Cirebon,Media Jurnal Investigasi-Program makan siang gratis yang digagas oleh Presiden terpilih Prabowo Subianto menjadi salah satu janji politik yang menarik perhatian publik. Dengan estimasi anggaran yang mencapai ratusan triliun rupiah per tahun, program ini bertujuan untuk meningkatkan gizi anak sekolah dan mengatasi masalah stunting serta ketimpangan ekonomi di Indonesia. Namun, di balik ambisi besar program ini, terdapat kekhawatiran yang tidak bisa diabaikan: potensi penyalahgunaan anggaran oleh oknum-oknum tidak bertanggung jawab di lapangan.
Potensi Besar, Risiko Korupsi Lebih Besar
Program makan siang gratis ini melibatkan rantai birokrasi yang panjang, mulai dari pemerintah pusat, daerah, hingga pihak sekolah. Dengan demikian, dana besar yang dialokasikan berpotensi "bocor" dalam perjalanan distribusinya. Anggaran triliunan rupiah dapat menjadi 'lahan basah' bagi oknum-oknum yang memanfaatkan celah kebijakan untuk kepentingan pribadi.

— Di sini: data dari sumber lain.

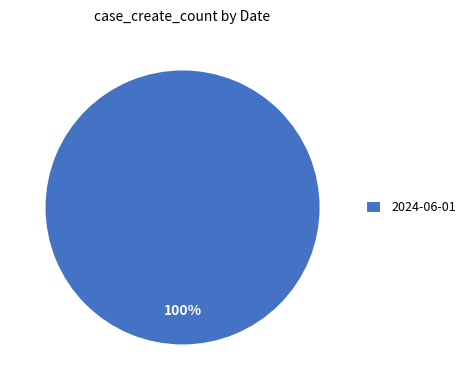

Rank the categories by value from highest to lowest.

2024-06-01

Pengalaman buruk dari beberapa program bantuan sosial Seperti BPNT menjadi pengingat penting termasuk Kasus pengadaan bantuan sosial (bansos) pada masa pandemi Covid-19 misalnya, mencatatkan adanya korupsi berjamaah hingga merugikan negara miliaran rupiah.
Tiga titik rawan korupsi dalam program makan siang gratis ini meliputi:
1. Pengadaan Bahan Makanan: Proses tender atau pengadaan bahan makanan sering kali menjadi ajang kolusi dan mark-up harga. Oknum dapat memainkan harga dengan pihak-pihak tertentu, sehingga kualitas makanan rendah tetapi anggaran tetap tinggi.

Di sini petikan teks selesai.